From: Jukka K. Korpela <jkorpela@cs.tut.fi>
Date: Mon, 27 Oct 2014 00:29:57 +0200
To: Roman Grinyov <w3lifer@gmail.com>, www-validator@w3.org
Message-ID: <544D75E5.9030602@cs.tut.fi>

2014-10-26 22:38, Roman Grinyov wrote:

> Validation of this page: http://websnippets.ru/article.php?id=30; an
> error occurs in line 33. However apparent reason at no.

This seems to be an odd bug in the validator. The data contains the 
correct character reference &gt; with no hidden control characters. I 
tried to isolate the problem and noticed that deleting everything after 
the <ul> element on lines 30–36 except the end tag </article> makes the 
page validate. It is a mystery how any content there can make the 
validator reject the correct character reference on line 33.

I even tried deleting the &gt; reference. Then the validator issues an 
error message about &lt;. OK, let’s delete that too. Now it complains 
about &amp;. After removing that as well I get
“Error: & did not start a character reference. (& probably should have 
been escaped as &amp;.)”
with no reference to any line number.

OK, one more test: starting from the original document and deleting just 
the <textarea> element containing some sample HTML code as data (with 
“<” properly encoded as “&lt;”), the document passes.

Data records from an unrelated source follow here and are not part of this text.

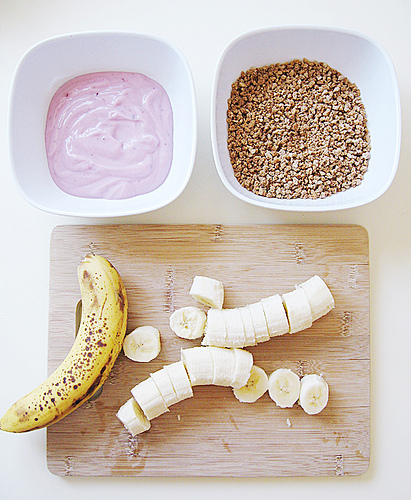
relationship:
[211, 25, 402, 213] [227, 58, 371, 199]
bowl had granola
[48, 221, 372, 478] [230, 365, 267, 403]
board has sliced banana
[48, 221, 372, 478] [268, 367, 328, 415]
board has banana slice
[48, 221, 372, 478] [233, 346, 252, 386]
board has sliced banana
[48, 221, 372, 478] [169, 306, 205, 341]
board has banana slice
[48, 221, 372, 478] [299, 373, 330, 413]
board has sliced banana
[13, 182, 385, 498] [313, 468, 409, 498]
counter has edge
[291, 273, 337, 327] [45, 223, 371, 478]
banana on board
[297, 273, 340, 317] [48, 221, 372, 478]
slice on board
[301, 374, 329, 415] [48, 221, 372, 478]
banana slice on board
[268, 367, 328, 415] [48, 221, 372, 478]
banana slice on board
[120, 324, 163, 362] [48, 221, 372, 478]
banana slice on board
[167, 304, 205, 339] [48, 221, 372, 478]
banana slice on board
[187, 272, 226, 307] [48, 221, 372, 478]
banana slice on board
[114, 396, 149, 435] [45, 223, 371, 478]
slice on board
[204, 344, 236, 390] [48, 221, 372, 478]
slice on board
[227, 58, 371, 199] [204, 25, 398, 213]
granola in bowl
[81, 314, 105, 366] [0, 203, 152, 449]
spot on banana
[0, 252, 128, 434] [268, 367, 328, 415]
banana on banana slice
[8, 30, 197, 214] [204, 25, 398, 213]
bowl white like th one bowl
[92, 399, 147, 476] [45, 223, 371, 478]
banana juice on board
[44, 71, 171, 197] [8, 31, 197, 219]
pink yogurt in a bowl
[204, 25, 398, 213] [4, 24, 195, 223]
bowl sitting beside bowl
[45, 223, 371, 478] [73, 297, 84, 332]
board has a handle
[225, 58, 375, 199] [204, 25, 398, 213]
granola in a bowl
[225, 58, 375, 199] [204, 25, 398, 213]
granola inside bowl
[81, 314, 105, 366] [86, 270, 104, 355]
spot are on banana peel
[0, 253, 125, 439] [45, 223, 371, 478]
banana on top of board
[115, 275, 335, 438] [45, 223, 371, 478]
banana on top of board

The culprit appears to be on line 48:

  &lt;p&gt;10 строка | &w3 &lt;/p&gt;

Validating this line in isolation, with a minimal document around it, 
results in a correct message that points to the “&w3” construct.

The bug in the validator is that it does not report this properly at all 
in the given context but instead flags completely correct character 
references *before* it as erroneous.

The bug is reproducible at http://validator.nu too.

Yucca

Received on Sunday, 26 October 2014 22:30:28 UTC